Not all yoga is about striking a pose or stretching your muscles. Bhakti yoga is one of a host of different types of yoga. Bhakti focuses on a more spiritual or religious aspect of the practice. According to the Sivananda Yoga Vedanta Centres, there are four main paths of yoga: Karma yoga, the yoga of action; Raja yoga, the yoga of physical and mental control; Jnana yoga, the yoga of wisdom, and finally Bhakti yoga, the yoga of love and devotion. Practitioners of Bhakti yoga devote themselves to love for God or a higher power.
Practitioners of Bhakti yoga, known as bhaktas, or loving devotees, express their religious devotion through prayer, ritual, and chanting. Their purpose is to develop feelings of unconditional love and devotion. According to tradition, as is written in the Bhagavata Purana, bhakti yoga is comprised of nine primary activities:
- Hearing about God, chanting the name or names of God, listening to scripture
- Glorifying God, describing the qualities that make God great
- Reflecting on God and the forms, activities, and traits of God
- Performing physical service in the name of God
- Worshipping God
- Praying to God
- Performing non-physical services in the name of God, such as preaching
- Building an internal, loving relationship with God
- Surrendering thoughts and actions unto God
Bhaktas may perform any or all of these nine primary activities to progress towards the ultimate goal of bhakti yoga: achieving pure love of their God. Although bhakti yoga places few firm demands or regulations on its followers, Swami Rama cautions that the path of bhakti yoga is not an easy one. This form of yoga is not for those who want to follow blindly, he says. Bhakti yoga requires the courage to face and accept all aspects of yourself, good and bad, and to offer yourself completely to a higher power without holding back.
Beliefs and Doctrines
The Bhagavad Gita is one of the key texts of bhakti yoga. These ancient verses tell the story of the Hindu deity Krishna explaining to his disciple, Arjuna, the different paths of yoga, including bhakti yoga. According to the Bhagavad Gita, bhakti yoga is synonymous with a life devoted to God through service, prayer, and meditation. Ultimately, however, the practice of bhakti yoga is not about any one teacher or set of dogma. Its most important doctrine is "Love is God, and God is love."

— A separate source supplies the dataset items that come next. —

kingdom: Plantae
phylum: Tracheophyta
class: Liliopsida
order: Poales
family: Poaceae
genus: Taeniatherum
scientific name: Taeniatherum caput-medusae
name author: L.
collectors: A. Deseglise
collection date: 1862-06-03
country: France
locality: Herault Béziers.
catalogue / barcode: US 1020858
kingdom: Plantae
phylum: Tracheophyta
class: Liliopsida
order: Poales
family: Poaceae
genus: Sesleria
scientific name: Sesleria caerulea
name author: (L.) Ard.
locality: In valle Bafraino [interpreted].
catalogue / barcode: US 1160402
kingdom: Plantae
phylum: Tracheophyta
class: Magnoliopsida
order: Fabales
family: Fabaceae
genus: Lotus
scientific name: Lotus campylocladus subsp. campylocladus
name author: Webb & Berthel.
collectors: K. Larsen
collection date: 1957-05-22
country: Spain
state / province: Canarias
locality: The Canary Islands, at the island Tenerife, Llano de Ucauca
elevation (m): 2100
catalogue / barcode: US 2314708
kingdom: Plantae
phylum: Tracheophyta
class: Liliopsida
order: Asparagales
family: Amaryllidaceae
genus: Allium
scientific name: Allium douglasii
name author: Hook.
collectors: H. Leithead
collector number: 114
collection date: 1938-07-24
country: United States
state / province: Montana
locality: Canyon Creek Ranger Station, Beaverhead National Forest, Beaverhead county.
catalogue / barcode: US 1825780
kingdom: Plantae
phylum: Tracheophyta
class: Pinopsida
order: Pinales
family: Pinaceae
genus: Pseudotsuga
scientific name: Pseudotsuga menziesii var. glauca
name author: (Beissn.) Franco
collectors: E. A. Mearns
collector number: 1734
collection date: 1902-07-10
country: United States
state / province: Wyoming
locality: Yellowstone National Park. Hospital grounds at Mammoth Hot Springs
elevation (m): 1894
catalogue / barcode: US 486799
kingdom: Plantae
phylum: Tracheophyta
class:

A successful bhakta must put aside all expectations and doubt, according to Harish Johari, yoga scholar and author of Yoga of the Nine Emotions. That can be difficult for the modern mindset. To understand more about the principles of bhakti yoga, beginners are encouraged to take classes, speak to experts, and read about the practice of bhakti yoga. The following resources may be of assistance:
- The Gita Society: A guide to the Bhagavad Gita in different editions and languages
- Yoga Podcasts: Includes discussions from bhakti yoga experts Dr. Hansa Bhakti Medley and Sarvabhauma Das Medley
- Sivananda Ashram Yoga: Offers yoga retreats, classes, and workshops, including bhakti yoga
The most important step in practicing bhakti yoga is to sustain the mood of devotional love and to make that love the primary motivation of your deeds, words, and thoughts. The bhakti yoga lifestyle can be a rich and rewarding one for all its devotees regardless of faith.